A Long Match, A Whack To The Forehead, And We Briefly Get Locked In

Sets 218-220:

Stuart v. G. at Travis Country. Winner: G. 6-4, 3-6, 6-3.

My Mojo: Back And Forth At First, Fizzled At The End.

Aargh...I just spent about forty-five minutes writing a big long post for this match and it didn't save, and it got deleted. I saved it and then I got one of those "connection timed out" errors, and then when I went back, it was gone. How frustrating. I guess I'll try to reconstruct what I just wrote. And this time I'll save to Word before I save on the blog just in case.

The last time I played G., we had a grueling and long match. I was prepared for the same thing this time, and it is a good thing I was, because we had another long three-set match. This time we played for about two and a half hours.

In the first set, we were keeping pace with each other well. We were going back and forth in games and keeping the score relatively even at first. We had a lot of long rallies, and a lot of games that went back and forth from deuce to ad. I lost some focus at the end and lost the set 6-4.
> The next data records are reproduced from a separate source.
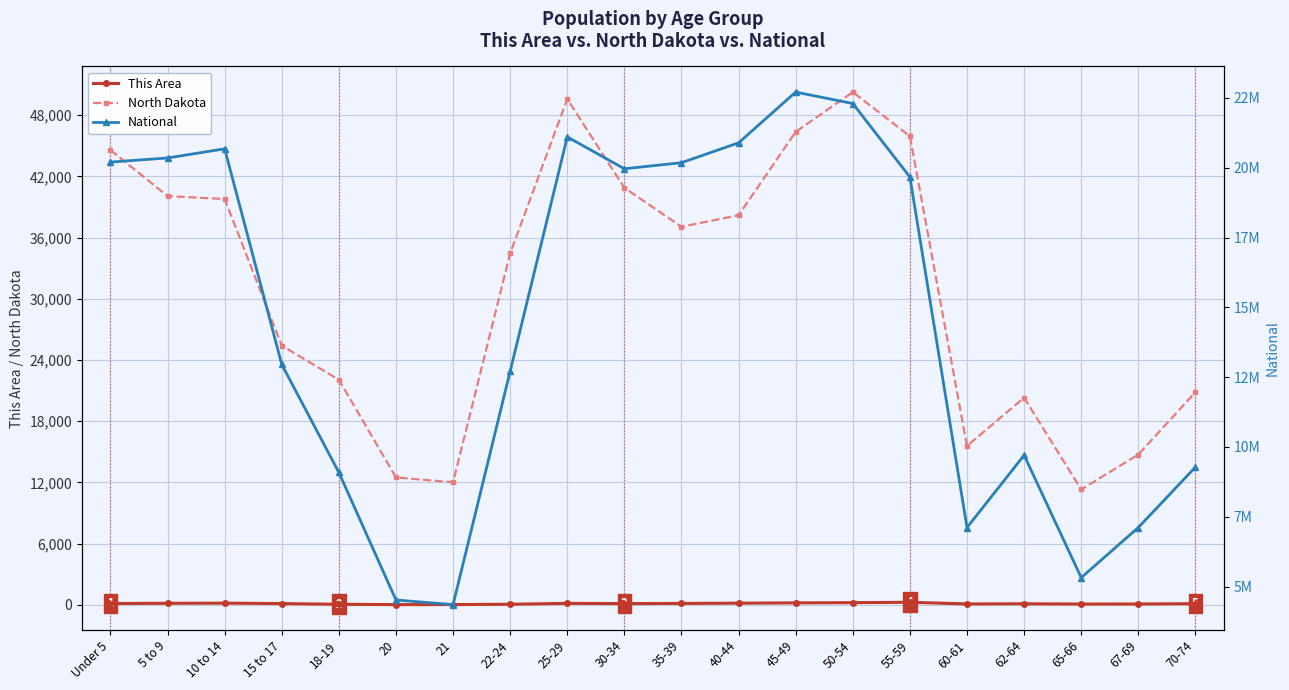

Where does the North Dakota series first go above 37065?

Under 5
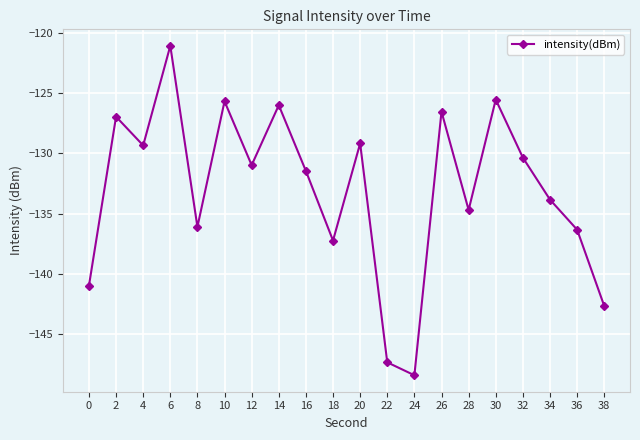

Between 14 and 30, which is larger?

30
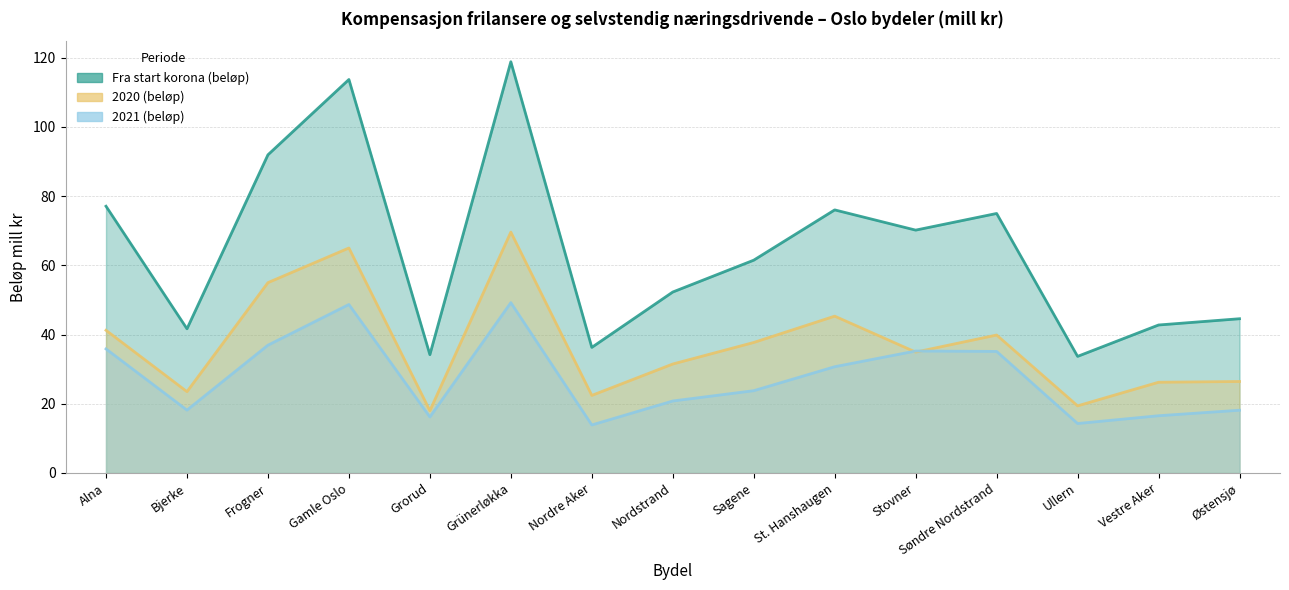

Is the value of 2021 (beløp) at Ullern greater than the value of Fra start korona (beløp) at Grorud?

No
I started off well in the second set. I was playing strongly, and able to aim my shots deep and hard to keep an offense going. In the middle of the second set, I caught one of his shots from a weird position, and had to swing at the ball really hard from an unusual angle. At the tail end of my swing, I whacked myself in the forehead pretty hard full on with the side of my racquet. I let out a yelp, and the commotion was loud enough that someone came from outside the court and asked if I had just hit myself in the head with my racquet. I said that I had, and both the bystander and my opponent asked if I was all right. I felt OK though my forehead was throbbing some and was bleeding. The bleeding did not let up for several games, and my opponent kept asking if I was all right. I kept playing, and played some of the best tennis I had played during this match for a while. My focus was great, and I was playing even more offensively and aggressively than I had so far. I ended up winning the second set 6-3.
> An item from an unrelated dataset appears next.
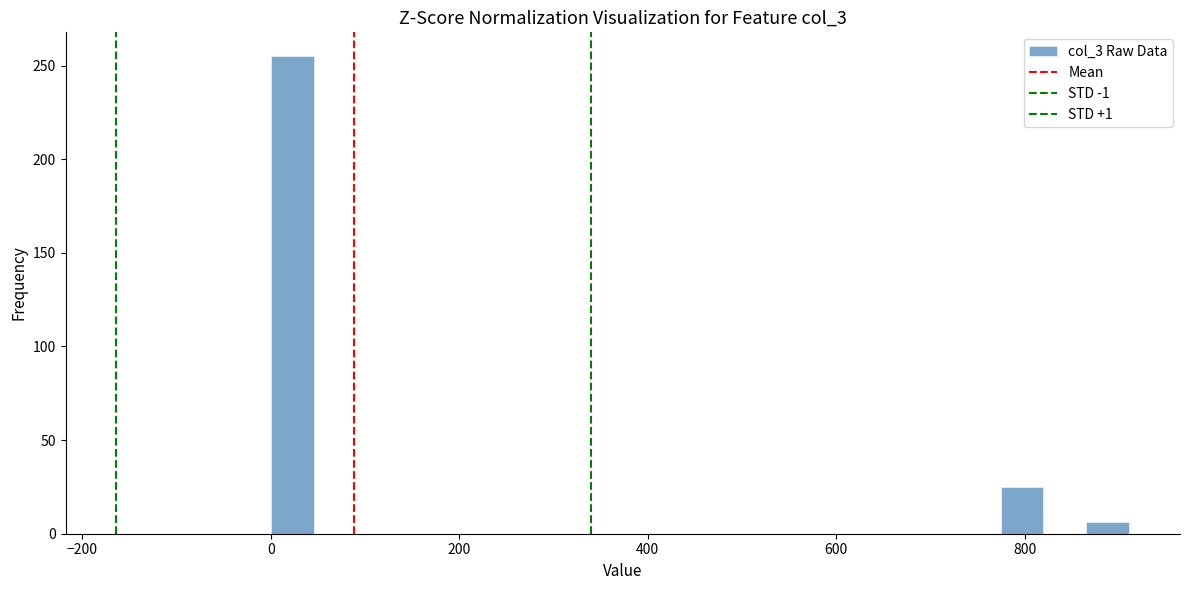

Read against the x-axis, roughly where is the centre of the tallest bar?

20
In the third set, I was starting to lose energy, and I was not able to keep hitting offensive shots that would allow me to set the tone of the points. So he was taking control of the points more, and he was hitting shots that ran me all over the court, not only from side to side, but from front to back as well. On one point, he repeated the combination of a drop shot (pulling me to the front of the court) with a deep lob three times, and though I was able to scramble to get the first two of these pairs of shots, I stumbled on the third and hit it into the net. Though I was low on energy, I was able to get to most of the shots, but I was being run all over the court. Toward the end, I tried to do the same to him, but my energy was so depleted that my accuracy was not good, and I hit a lot of shots out or into the net.
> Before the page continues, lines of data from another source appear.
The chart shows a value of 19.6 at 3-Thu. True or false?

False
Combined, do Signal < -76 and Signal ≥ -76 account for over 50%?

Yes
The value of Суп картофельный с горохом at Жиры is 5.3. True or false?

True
Near the end of the third set, G. noticed that someone had taken his key to the court that he had left in the lock. He managed to summon the last other people on the site just as they were getting into their car to leave, and they found his key on another court. It would have been really bad if we had been locked in. Not only would we have faced the prospect of having to climb over the fence when we were done, but we would have had to do it in the dark, as the lights were about to time out (which was the reason that he was going to leave the court and noticed that his keys were gone). After the lock-out fiasco, which took about five minutes out of our set, I never did regain my game, and I lost the set 6-3 to lose the match.